→ Excerpt
Proper use of a credit report within the hiring decision process is imperative to avoid discrimination and legal liability. Each should be reviewed on an individual basis and employers should provide a candidate/employee with an opportunity to respond to derogatory information found within their credit history, since many times there are unavoidable circumstances which lead to poor credit. Create a policy that is consistent when using credit reports as part of the screening process and be aware of restrictions within your state.
Individual States That Restrict Credit Report Use
A few states have considered, or passed, legislation that provides specific language around the use of credit reports for employment purposes. Employers need to be sure that their hiring, retention, and promotion practices fall within these guidelines. Below is a sampling of state by state considerations as of September 1, 2011. It is important that you stay current on new developments through your HR legal counsel as state and federal legislation is constantly changing. Please also be aware that legislation in Maryland and Connecticut will take effect on October 1, 2011.
Colorado Voted Down Legislation - State of Colorado House Committee has voted down legislation that would have prohibited employers from utilizing consumer credit information for any type of general employment purpose including hiring, promotion, reassignment or retention. As proposed, Colorado House Bill 1127 specified that employers could not use consumer credit reports unless it was substantially “job-related”, and the employee would have access to money, other assets, trade secrets or other confidential information; or included specific positions as defined by the bill.
California Active Legislation - Governor Jerry Brown signed Assembly Bill 22 on October 10, 2011. The new guidelines go into effect January 1, 2012, and employers in California may only use a consumer credit reports for employment purposes if the report is sought for one of the following: (1) A managerial position; (2) A position in the state Department of Justice; (3) A sworn peace officer or other law enforcement; (4) A position for which the information contained in the report is required by law to be disclosed or obtained; (5) A position that involves regular access to confidential information ( credit card account information, Social security number, or Date of birth); (6) A position which the person can enter into financial transactions on behalf of the company; (7) A position that involves access to confidential or proprietary information; or (8) A position that involves regular access to employer, customer, or client cash totaling $10,000 or greater during the workday. Please be aware that there are additional provisions regarding written disclosure, a check box available for the applicant to request a copy of their report at no additional charge, and disclosure of reasons for obtaining such information on the applicant.

→ Parts of the exercise
1: Repeat the stretch from "Colorado Voted Down" through "by the bill." in the text on credit reports in hiring.
2: In the text on credit reports in hiring, which two states have legislation taking effect on October 1, 2011?

→ Dataset excerpt
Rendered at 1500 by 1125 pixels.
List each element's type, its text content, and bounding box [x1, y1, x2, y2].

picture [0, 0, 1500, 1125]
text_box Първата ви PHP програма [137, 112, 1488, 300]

→ Answers to each task
1:
Colorado Voted Down Legislation - State of Colorado House Committee has voted down legislation that would have prohibited employers from utilizing consumer credit information for any type of general employment purpose including hiring, promotion, reassignment or retention. As proposed, Colorado House Bill 1127 specified that employers could not use consumer credit reports unless it was substantially “job-related”, and the employee would have access to money, other assets, trade secrets or other confidential information; or included specific positions as defined by the bill.

2: Maryland and Connecticut.